12 novembre 1917. — Longtemps au lit, défense.

(21) Aussi solidement que la main tient la pierre. Mais elle ne la tient solidement que pour la rejeter d’autant plus loin. Mais le chemin mène aussi à ce lointain.
(22) Tu es la tâche. Pas un élève à la ronde.
(23) Le vrai adversaire fait passer en toi u courage immense.
(24) Comprendre cette chance : le sol sur lequel tu te tiens ne peut pas être plus grand que ce qu’en couvrent tes deux pieds.

Kafka, Journal [1]

Les navires de guerre croisent au large de Marseille. On aura au moins tout tenté pour mener la bataille contre la maladie. Les affiches électorales pâlissent ; les rues semblent oublier qu’elles existent. Le soleil s’efface plus lentement le soir. La nuit pourrait ne pas tomber : quand elle le fait, c’est par hasard, entre deux respirations. Le moment sera seulement ce qu’on en fera, après — si on continue comme avant, ou si tout changera. Il s’agira de choisir ce qu’on oubliera : du passé, ou du présent.

Hier soir, Bérénice de Grüber sur l’écran ; la lenteur majestueuse, la droiture, l’affrontement yeux clairs. « D’un inutile amour trop constante victime,/ Heureux, dans mes malheurs, d’en avoir pu sans crime/ Conter toute l’histoire aux yeux qui les ont faits,/ Je pars plus amoureux que je ne le fus jamais. » La voix qui dirait les mots de l’amour dans le désespoir ne parle qu’au nom du désespoir, pas de l’amour.

Les rorquals dans la mer ne savent pas qu’ils sont dans une mer : ils sont au monde parmi elle, et la lumière qui les frôle est la seule qui existe pour toujours.
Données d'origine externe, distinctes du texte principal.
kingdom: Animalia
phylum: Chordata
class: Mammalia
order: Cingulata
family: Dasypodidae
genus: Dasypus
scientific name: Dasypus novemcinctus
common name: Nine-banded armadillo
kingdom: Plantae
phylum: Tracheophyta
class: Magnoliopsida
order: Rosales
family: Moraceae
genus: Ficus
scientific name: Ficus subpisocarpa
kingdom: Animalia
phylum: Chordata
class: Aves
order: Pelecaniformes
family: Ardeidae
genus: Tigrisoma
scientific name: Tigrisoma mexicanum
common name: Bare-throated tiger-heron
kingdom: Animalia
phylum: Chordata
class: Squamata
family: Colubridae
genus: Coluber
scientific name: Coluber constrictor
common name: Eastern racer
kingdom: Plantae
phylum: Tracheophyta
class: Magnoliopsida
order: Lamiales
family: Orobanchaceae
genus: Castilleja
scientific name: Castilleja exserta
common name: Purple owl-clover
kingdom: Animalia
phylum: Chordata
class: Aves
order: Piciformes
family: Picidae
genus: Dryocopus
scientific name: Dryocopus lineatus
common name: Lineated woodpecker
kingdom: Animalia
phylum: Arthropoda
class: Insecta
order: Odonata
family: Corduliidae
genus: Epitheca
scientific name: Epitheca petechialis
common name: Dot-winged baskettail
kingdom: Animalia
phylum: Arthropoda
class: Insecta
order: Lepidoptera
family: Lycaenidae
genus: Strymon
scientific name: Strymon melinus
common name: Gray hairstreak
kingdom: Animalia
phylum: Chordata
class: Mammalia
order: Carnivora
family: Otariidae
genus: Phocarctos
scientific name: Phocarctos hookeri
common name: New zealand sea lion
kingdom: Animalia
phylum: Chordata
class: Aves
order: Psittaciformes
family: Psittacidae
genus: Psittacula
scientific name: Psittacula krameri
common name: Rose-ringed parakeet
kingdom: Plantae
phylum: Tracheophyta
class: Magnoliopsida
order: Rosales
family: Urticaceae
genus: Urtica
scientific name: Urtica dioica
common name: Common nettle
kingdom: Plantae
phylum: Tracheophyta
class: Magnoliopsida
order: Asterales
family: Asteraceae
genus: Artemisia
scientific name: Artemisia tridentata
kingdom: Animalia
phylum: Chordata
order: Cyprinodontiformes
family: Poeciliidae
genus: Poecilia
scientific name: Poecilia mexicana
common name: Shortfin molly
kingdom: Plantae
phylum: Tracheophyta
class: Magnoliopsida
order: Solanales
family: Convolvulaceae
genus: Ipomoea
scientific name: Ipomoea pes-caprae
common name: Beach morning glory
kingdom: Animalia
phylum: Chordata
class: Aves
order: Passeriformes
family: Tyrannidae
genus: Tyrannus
Quand un rorqual meurt, il s’enterre seul dans la vase qui se soulève et repose sur lui : il n’y a ni silence ni hurlement, seulement des vagues de moins à la surface.

On envisagera peut-être à l’avenir une étude randomisée de cette vie avec répartition aléatoire à double insu : pour la prouver ; ou l’infirmer. En attendant, on prend le risque de dire qu’elle est autour de nous et en nous, qu’elle est ce qu’on en fait, et les choix (ceux qu’on fait et ceux qu’on ne fait pas) l’exécute un pas après l’autre. Marcher, c’est s’empêcher de tomber au dernier moment. Il y a des moments plus derniers que d’autres.

La lecture des courbes aussi donne la tentation d’appliquer sur toutes choses la pureté fatale de la ligne qui s’étend, remonte et descend, s’échappe. La courbe se heurte toujours au blanc en aval qui la happe, l’appelle, la résout.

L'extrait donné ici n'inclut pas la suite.